We've all seen "by its nature intended to survive termination" in a laundry list of surviving provisions. I have also seen "by its terms intended to survive termination". Usually those phrases don't describe all provisions that survive. Rather, they're just one category in a list of categories and direct cross-references.

But if every provisions that needs to survive has its own survival language, there's really no need for a general provision on survival. And no list to screw up.

kemitchell commented 8 years ago

Unsolicited philosophical rambling 1 of 2:

My response leads us back to #1. Instead of:

This obligation will survive termination of this <Agreement>.

should Common Form allow?:

{this} will survive termination of the <Agreement>.

or?:

{parent} will survive termination of the <Agreement>.

or even?:

{parent(5)} will survive termination of the <Agreement>.

I don't know.

kemitchell commented 8 years ago

Unsolicited philosophical rambling 2 of 2:

Common Form embodies my view on modularity and reuse. As with code --- including CommonForm.org's code --- I think complex work should be made of small, interchangeable parts that achieve one goal apiece. As a result, Common Form software almost always rewards rewards more structure and gathering everything for a particular "feature" in one form. It rewards more subsections over long paragraphs. It rewards mentioning survival in situ.

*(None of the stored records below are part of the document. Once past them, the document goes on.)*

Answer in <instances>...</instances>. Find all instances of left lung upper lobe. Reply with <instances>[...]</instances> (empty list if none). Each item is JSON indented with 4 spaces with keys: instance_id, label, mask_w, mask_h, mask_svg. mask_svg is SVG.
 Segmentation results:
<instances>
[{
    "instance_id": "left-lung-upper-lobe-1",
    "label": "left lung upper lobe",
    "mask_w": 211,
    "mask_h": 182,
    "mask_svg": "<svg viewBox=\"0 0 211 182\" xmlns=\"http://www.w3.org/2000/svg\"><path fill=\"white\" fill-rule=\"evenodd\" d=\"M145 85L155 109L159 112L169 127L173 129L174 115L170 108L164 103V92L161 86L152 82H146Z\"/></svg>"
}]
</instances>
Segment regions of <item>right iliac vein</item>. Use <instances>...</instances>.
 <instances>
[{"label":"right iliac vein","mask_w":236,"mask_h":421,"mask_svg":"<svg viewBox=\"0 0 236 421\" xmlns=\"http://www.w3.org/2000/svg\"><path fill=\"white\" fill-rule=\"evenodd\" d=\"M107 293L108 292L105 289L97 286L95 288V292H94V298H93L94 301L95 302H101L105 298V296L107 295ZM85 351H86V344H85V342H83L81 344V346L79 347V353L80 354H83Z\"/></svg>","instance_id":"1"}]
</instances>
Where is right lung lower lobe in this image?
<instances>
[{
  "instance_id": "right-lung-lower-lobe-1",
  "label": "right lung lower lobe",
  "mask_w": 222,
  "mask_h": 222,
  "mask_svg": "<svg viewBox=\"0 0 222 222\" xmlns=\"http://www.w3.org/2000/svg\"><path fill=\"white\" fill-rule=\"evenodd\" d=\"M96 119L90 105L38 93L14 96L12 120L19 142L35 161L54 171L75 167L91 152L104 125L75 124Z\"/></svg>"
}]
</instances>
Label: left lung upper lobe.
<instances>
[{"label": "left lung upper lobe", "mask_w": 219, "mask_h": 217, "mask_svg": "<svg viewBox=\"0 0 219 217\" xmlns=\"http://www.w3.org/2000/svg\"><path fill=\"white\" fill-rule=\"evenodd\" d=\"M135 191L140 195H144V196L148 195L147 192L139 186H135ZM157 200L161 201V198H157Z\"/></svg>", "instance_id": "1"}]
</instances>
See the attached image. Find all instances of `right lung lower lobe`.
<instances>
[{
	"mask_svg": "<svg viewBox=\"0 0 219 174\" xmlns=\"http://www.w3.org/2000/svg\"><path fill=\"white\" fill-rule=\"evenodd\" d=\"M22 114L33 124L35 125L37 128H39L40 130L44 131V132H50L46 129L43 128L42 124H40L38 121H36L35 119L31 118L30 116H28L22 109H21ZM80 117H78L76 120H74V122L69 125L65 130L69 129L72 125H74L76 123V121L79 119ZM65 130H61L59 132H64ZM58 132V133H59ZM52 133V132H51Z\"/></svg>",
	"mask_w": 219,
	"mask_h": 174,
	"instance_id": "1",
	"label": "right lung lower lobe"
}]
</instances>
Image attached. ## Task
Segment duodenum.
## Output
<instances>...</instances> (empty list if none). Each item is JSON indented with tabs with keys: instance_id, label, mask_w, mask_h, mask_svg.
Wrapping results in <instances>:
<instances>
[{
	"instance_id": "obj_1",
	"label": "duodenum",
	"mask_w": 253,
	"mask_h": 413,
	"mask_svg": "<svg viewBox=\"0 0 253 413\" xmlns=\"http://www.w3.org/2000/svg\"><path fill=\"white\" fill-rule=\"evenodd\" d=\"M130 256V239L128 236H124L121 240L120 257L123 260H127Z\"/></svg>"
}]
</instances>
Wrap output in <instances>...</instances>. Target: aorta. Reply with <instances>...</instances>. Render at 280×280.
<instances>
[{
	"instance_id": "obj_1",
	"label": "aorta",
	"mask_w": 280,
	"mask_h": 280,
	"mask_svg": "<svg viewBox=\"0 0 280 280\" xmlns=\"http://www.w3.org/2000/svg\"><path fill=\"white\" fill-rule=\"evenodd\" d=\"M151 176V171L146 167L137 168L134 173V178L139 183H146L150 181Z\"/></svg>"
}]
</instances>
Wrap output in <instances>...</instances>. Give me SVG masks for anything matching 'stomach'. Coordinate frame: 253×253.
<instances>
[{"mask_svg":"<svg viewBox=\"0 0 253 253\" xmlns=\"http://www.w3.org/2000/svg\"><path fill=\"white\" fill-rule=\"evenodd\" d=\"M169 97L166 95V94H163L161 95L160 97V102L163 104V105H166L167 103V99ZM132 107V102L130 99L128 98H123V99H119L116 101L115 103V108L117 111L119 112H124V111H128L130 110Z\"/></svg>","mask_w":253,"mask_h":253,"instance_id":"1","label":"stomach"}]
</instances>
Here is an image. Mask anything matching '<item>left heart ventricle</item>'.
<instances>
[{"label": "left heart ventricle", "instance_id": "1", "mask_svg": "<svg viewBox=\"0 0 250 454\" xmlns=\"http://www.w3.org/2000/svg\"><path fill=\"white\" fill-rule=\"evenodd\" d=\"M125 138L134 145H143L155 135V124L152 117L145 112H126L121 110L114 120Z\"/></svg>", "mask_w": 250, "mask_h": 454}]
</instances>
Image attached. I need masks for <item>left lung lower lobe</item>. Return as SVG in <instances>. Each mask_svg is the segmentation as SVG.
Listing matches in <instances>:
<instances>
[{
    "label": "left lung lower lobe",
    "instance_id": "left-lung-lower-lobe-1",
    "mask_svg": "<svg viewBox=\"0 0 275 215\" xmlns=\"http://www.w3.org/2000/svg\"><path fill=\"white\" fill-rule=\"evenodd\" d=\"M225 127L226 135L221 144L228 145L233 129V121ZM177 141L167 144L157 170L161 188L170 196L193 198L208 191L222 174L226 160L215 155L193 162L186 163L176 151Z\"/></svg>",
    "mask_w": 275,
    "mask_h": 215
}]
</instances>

This approach doesn't make sense with unstructured, typewriter-esque editors like Word. With those tools, each choice to split a section into multiple sections costs you more than the last time. Deeply nested forms are prohibitively expensive to format and proof.

Common Form's schema is rigid, and its tools don't abide exceptions. You can't use images or tables, for example, without postprocessing. Automatic numbering and dynamic references are mandatory, not optional "advanced" features, as in Word. All of that is cost; you have to shoehorn the content you want into the format Common Form tools will except. The offsetting benefit is that the high proofing and formatting costs of drafting modular contracts approach zero.

That's the hope, at least.

tbrooke commented 8 years ago

Unsolicited practical Rambling possibly in the wrong place:

Skipping over the issue of the survival clause I agree with the modularity or potential modularity - If I am correct it seems that Commonform.org assigns a hash for each paragraph in a contract. This is great because as you mentioned I view a contract in a structured way - but other than Commonform.org what are the tools - I can do multiple buffers in VIm but it is not convenient - Are we writing a New editor? I would love an easy way to deal with alternative clauses, survival clauses or other situation where you are juggling around clauses. I am not sure what this tool would look like

anseljh commented 8 years ago

Thanks, Kyle! I like your explicit approach to survival, and simply had failed to imagine it.

Let me think about your idea for {parent} syntax. I haven't run into a need for that yet, but I can see how you might want to with this approach, where you'd want to import a reference the same survival language rather than typing it out each time.